Start of Block

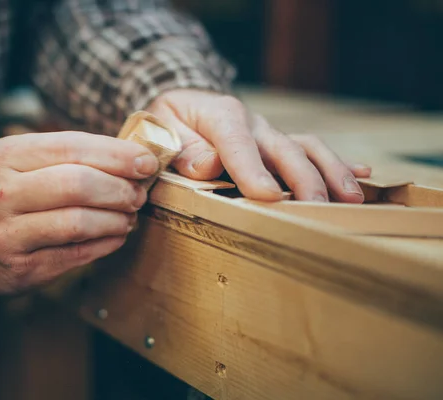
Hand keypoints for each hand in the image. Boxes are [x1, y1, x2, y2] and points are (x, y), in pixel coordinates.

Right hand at [0, 131, 158, 292]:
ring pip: (79, 222)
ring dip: (116, 219)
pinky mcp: (20, 267)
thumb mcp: (20, 164)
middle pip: (77, 184)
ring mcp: (6, 234)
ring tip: (129, 216)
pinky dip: (106, 243)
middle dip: (119, 189)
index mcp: (1, 156)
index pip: (70, 147)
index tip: (146, 162)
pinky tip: (117, 235)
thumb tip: (134, 158)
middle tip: (138, 194)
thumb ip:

End of Block

## Task brief
For the material above, give every line again exactly and leave out the pictures.

## The completed task
Hand keypoints for each hand in the image. Boxes are [x1, y1, x2, y2] and points are (x, y), in pixel coordinates.

Right hand at [0, 131, 158, 292]:
ring pip: (79, 222)
ring dip: (116, 219)
pinky mcp: (20, 267)
thumb mcp: (20, 164)
middle pip: (77, 184)
ring mcp: (6, 234)
ring tip: (129, 216)
pinky dip: (106, 243)
middle dip: (119, 189)
index mcp: (1, 156)
index pip: (70, 147)
index tip: (146, 162)
pinky tip: (117, 235)
thumb tip: (134, 158)
middle tip: (138, 194)
thumb ip:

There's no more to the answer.